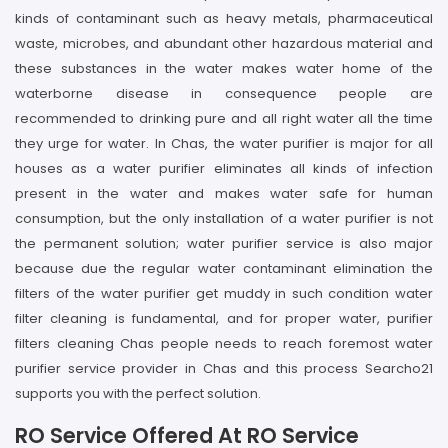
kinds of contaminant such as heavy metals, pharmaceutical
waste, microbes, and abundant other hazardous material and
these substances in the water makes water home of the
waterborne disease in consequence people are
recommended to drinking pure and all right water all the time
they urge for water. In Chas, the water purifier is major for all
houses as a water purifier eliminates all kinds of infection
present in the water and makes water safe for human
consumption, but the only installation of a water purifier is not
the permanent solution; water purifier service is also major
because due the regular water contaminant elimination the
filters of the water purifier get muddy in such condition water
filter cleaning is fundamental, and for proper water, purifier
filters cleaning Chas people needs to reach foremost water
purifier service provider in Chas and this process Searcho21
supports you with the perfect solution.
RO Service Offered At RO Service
+++
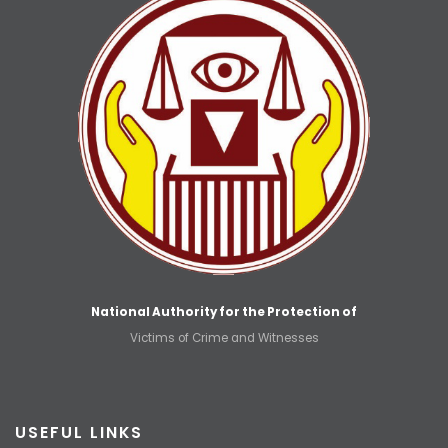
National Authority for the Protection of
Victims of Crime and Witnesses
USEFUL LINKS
+++
*What you will do*. In the listing above, find the line holding "they urge for" and the line holding "RO Service Offered At RO Service", then output those two lines and every line between them exactly.

*Completed task*.
they urge for water. In Chas, the water purifier is major for all
houses as a water purifier eliminates all kinds of infection
present in the water and makes water safe for human
consumption, but the only installation of a water purifier is not
the permanent solution; water purifier service is also major
because due the regular water contaminant elimination the
filters of the water purifier get muddy in such condition water
filter cleaning is fundamental, and for proper water, purifier
filters cleaning Chas people needs to reach foremost water
purifier service provider in Chas and this process Searcho21
supports you with the perfect solution.
RO Service Offered At RO Service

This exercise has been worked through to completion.